3) Run `clawdbot configure --section web` to store the key in config (recommended), or set `BRAVE_API_KEY` in your environment.
Brave provides a free tier plus paid plans; check the Brave API portal for the
current limits and pricing.
### Where to set the key (recommended)
**Recommended:** run `clawdbot configure --section web`. It stores the key in
`~/.clawdbot/clawdbot.json` under `tools.web.search.apiKey`.
**Environment alternative:** set `BRAVE_API_KEY` in the Gateway process
environment. For a daemon install, put it in `~/.clawdbot/.env` (or your
service environment). See [Env vars](/start/faq#how-does-clawdbot-load-environment-variables).
## web_search
Search the web with Braves API.
### Requirements
- `tools.web.search.enabled` must not be `false` (default: enabled)
- Brave API key (recommended: `clawdbot configure --section web`, or set `BRAVE_API_KEY`)
### Config
```json5
{
tools: {
web: {
search: {
enabled: true,
apiKey: "BRAVE_API_KEY_HERE", // optional if BRAVE_API_KEY is set
maxResults: 5,
timeoutSeconds: 30,
cacheTtlMinutes: 15
}
}
}
}
```
### Tool parameters
- `query` (required)
- `count` (110; default from config)
- `country` (optional): 2-letter country code for region-specific results (e.g., "DE", "US", "ALL").
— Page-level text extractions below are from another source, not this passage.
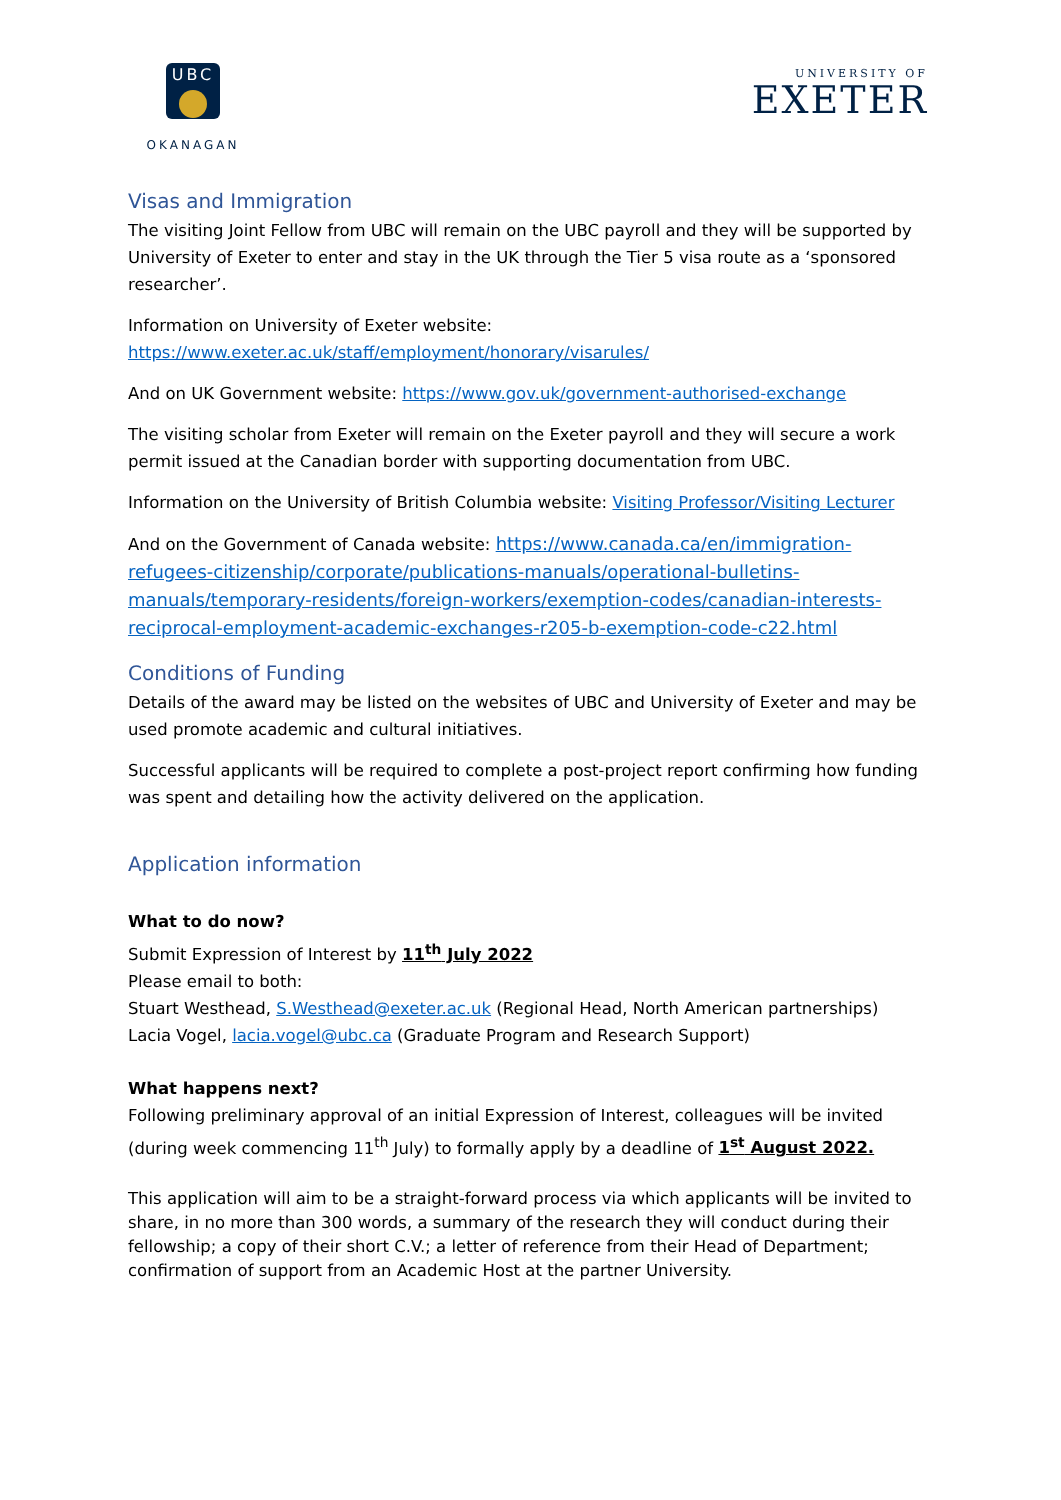UBC
OKANAGAN
UNIVERSITY OF
EXETER
Visas and Immigration
The visiting Joint Fellow from UBC will remain on the UBC payroll and they will be supported by University of Exeter to enter and stay in the UK through the Tier 5 visa route as a ‘sponsored researcher’.
Information on University of Exeter website:
https://www.exeter.ac.uk/staff/employment/honorary/visarules/
And on UK Government website: https://www.gov.uk/government-authorised-exchange
The visiting scholar from Exeter will remain on the Exeter payroll and they will secure a work permit issued at the Canadian border with supporting documentation from UBC.
Information on the University of British Columbia website: Visiting Professor/Visiting Lecturer
And on the Government of Canada website: https://www.canada.ca/en/immigration-refugees-citizenship/corporate/publications-manuals/operational-bulletins-manuals/temporary-residents/foreign-workers/exemption-codes/canadian-interests-reciprocal-employment-academic-exchanges-r205-b-exemption-code-c22.html
Conditions of Funding
Details of the award may be listed on the websites of UBC and University of Exeter and may be used promote academic and cultural initiatives.
Successful applicants will be required to complete a post-project report confirming how funding was spent and detailing how the activity delivered on the application.
Application information
What to do now?
Submit Expression of Interest by 11<sup>th</sup> July 2022
Please email to both:
Stuart Westhead, S.Westhead@exeter.ac.uk (Regional Head, North American partnerships)
Lacia Vogel, lacia.vogel@ubc.ca (Graduate Program and Research Support)
What happens next?
Following preliminary approval of an initial Expression of Interest, colleagues will be invited (during week commencing 11<sup>th</sup> July) to formally apply by a deadline of 1<sup>st</sup> August 2022.
This application will aim to be a straight-forward process via which applicants will be invited to share, in no more than 300 words, a summary of the research they will conduct during their fellowship; a copy of their short C.V.; a letter of reference from their Head of Department; confirmation of support from an Academic Host at the partner University.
If omitted, Brave chooses its default region.
- `search_lang` (optional): ISO language code for search results (e.g., "de", "en", "fr")
- `ui_lang` (optional): ISO language code for UI elements
**Examples:**
```javascript
// German-specific search
await web_search({
query: "TV online schauen",
count: 10,
country: "DE",
search_lang: "de"
});
// French search with French UI
await web_search({
query: "actualités",
country: "FR",
search_lang: "fr",
ui_lang: "fr"
});
```
## web_fetch
Fetch a URL and extract readable content.
### Requirements
- `tools.web.fetch.enabled` must not be `false` (default: enabled)
- Optional Firecrawl fallback: set `tools.web.fetch.firecrawl.apiKey` or `FIRECRAWL_API_KEY`.
### Config
```json5
{
tools: {
web: {
fetch: {
enabled: true,
maxChars: 50000,
timeoutSeconds: 30,
cacheTtlMinutes: 15,
userAgent: "Mozilla/5.0 (Macintosh; Intel Mac OS X 14_7_2) AppleWebKit/537.36 (KHTML, like Gecko) Chrome/122.0.0.0 Safari/537.36",
readability: true,
firecrawl: {
enabled: true,
apiKey: "FIRECRAWL_API_KEY_HERE", // optional if FIRECRAWL_API_KEY is set
baseUrl: "https://api.firecrawl.dev",
onlyMainContent: true,
maxAgeMs: 86400000, // ms (1 day)
timeoutSeconds: 60
}
}
}
}
}
```
### Tool parameters
- `url` (required, http/https only)
- `extractMode` (`markdown` | `text`)
- `maxChars` (truncate long pages)
Notes:
- `web_fetch` uses Readability (main-content extraction) first, then Firecrawl (if configured). If both fail, the tool returns an error.
- Firecrawl requests use bot-circumvention mode and cache results by default.
- `web_fetch` sends a Chrome-like User-Agent and `Accept-Language` by default; override `userAgent` if needed.
- `web_fetch` is best-effort extraction; some sites will need the browser tool.
- See [Firecrawl](/tools/firecrawl) for key setup and service details.
- Responses are cached (default 15 minutes) to reduce repeated fetches.
- If you use tool profiles/allowlists, add `web_search`/`web_fetch` or `group:web`.
- If the Brave key is missing, `web_search` returns a short setup hint with a docs link.